The cost of fuel has compounded margin erosion on the trucking spot market
Chart of the Week: National Truckload Index (Linehaul Only), National Trucking Index, Diesel Truck Stop Price per gallon – USA SONAR: NTIL.USA, NTI.USA, DTS.USA
Truckload spot rates for dry van freight (NTI) have plummeted 18% since the start of the year, but if you remove fuel (NTIL), it nearly doubles to 32%.
From an annualized perspective, those numbers moderate to -7% and -22%, respectively, but are still impressive nonetheless. The big takeaway from all this is that carriers that rely on spot market freight have seen their margins erode faster than the rates alone imply.
This week’s chart illustrates how fuel costs (DTS) have seemingly not had much influence on keeping market rates afloat.

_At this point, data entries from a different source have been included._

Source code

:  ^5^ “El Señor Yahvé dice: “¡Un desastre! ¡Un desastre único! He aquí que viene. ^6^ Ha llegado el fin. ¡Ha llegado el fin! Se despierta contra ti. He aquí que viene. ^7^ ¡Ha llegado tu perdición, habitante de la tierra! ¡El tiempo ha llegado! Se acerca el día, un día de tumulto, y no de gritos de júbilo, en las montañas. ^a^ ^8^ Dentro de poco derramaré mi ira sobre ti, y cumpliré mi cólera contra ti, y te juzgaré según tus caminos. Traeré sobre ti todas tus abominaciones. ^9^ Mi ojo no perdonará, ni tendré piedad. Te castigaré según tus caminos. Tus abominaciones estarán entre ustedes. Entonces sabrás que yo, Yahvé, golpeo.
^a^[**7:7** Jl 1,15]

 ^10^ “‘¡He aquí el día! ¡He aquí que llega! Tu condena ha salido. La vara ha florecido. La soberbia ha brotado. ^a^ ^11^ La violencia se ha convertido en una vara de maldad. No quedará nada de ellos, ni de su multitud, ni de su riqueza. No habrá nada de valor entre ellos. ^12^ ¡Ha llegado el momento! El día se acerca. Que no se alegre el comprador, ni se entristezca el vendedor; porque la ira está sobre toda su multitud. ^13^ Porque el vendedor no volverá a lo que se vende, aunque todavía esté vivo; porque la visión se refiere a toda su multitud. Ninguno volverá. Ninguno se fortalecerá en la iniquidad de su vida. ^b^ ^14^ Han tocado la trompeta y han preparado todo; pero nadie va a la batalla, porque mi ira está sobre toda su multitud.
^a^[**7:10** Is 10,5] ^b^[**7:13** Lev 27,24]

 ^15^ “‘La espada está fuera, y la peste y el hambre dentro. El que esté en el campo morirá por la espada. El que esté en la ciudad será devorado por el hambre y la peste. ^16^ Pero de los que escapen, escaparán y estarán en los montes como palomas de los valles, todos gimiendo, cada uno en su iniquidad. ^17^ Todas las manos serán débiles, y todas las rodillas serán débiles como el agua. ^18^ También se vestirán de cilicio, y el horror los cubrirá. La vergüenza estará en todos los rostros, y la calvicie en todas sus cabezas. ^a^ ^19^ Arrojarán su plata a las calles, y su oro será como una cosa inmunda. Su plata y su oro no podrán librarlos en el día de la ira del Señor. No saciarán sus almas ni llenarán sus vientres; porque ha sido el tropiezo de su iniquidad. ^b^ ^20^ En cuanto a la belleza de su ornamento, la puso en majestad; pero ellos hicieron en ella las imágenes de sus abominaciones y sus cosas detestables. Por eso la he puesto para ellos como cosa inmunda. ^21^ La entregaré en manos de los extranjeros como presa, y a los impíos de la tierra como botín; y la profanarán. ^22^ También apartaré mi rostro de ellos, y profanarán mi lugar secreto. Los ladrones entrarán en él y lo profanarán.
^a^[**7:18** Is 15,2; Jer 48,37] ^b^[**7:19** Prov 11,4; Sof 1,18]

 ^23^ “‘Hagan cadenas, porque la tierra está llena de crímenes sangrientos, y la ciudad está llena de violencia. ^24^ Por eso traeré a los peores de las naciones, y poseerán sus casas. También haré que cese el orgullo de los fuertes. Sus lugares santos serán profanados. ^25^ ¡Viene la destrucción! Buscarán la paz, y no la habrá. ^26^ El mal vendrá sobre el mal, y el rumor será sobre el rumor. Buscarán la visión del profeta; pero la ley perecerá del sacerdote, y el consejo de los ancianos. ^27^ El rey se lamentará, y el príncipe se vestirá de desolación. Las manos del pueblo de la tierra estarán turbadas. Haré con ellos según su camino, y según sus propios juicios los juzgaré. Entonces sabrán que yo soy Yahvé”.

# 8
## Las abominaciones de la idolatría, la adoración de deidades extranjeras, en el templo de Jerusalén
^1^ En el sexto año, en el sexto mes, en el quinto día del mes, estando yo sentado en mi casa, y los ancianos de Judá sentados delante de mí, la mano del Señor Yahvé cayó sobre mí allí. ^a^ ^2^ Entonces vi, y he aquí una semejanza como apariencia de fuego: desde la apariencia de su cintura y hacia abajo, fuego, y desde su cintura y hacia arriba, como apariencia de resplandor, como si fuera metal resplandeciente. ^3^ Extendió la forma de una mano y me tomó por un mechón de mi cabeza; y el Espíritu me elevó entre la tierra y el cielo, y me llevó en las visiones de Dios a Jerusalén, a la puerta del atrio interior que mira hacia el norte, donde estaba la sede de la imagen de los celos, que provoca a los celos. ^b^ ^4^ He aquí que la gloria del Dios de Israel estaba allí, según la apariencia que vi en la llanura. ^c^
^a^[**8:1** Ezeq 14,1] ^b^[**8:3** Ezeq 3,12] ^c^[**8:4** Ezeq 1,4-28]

Normally, spot rates and cost inflation move in a similar direction as they are inherently connected. This is an extremely rare occurrence when operating costs are moving in polar opposition to the market rate. So what are the implications?
The truckload spot market has four primary functions for shippers:
- To find capacity when contracted carriers are unable to provide it.
- To cover a purely transactional move that occurs too inconsistently to have a contracted rate.
- To get service outside of a normal expectation — i.e., expedited.
- To get capacity covered at a discount to the contracted rate.
Finding capacity outside of the contracted provider has been the main driver of spot market activity over the past two years. This is supported by a tender rejection rate averaging above 20%.
Tender rejections are a measure of carrier compliance, whereas high rates of rejection indicate carriers are either unwilling or unable to provide capacity for a contracted customer at a previously set rate. A national rejection rate around 5% is indicative of a relatively loose trucking market.
Contracted freight is heavily biased toward the larger shippers and carriers as they have the scale and infrastructure that makes having set rates more efficient. Smaller fleets get an opportunity to haul these loads when the rejection rates start to climb. Essentially, they get the overflow freight.
Small carriers grab a lot of these “rejected” loads on the spot market as they are not large enough to form ongoing relationships with some of the largest shippers. Prior to the pandemic consumption boom, they were largely only able to take advantage of this overflow around seasonal booms when larger carrier networks were disrupted.
Over the past two years smaller operations have become dependent on spot volumes and elevated rates. Even though there were few people who expected freight to move at such overheated levels forever, it is very difficult to know how to grow your operation sustainably in this environment.
With equipment shortages prevalent, ironically due in part to the lack of equipment for transporting the raw materials for manufacturing, used truck prices for 3-year old units increased from $54,000 in July of 2020 to $140,000, according to ACT Research.
Small operators get a lot of their equipment on the used truck market due to lack of relationship with the OEMs and their affordability. They had to make the choice to stagnate or spend money to grow.
With many carriers making investment decisions based on an overheated and unsustainable market, they are now left exposed as the costs of operating continue to climb and the market for their service has dwindled significantly. The smaller operations are the most at risk for failure this year.
Larger fleets have taken a much different approach, with many larger carriers such as Heartland drawing the ire of the financial sector for selling older trucks for premiums and stockpiling cash, which now looks like a heads-up move. Employing a long-term strategy has put them in a decidedly better position to weather the storm if the market continues to deteriorate.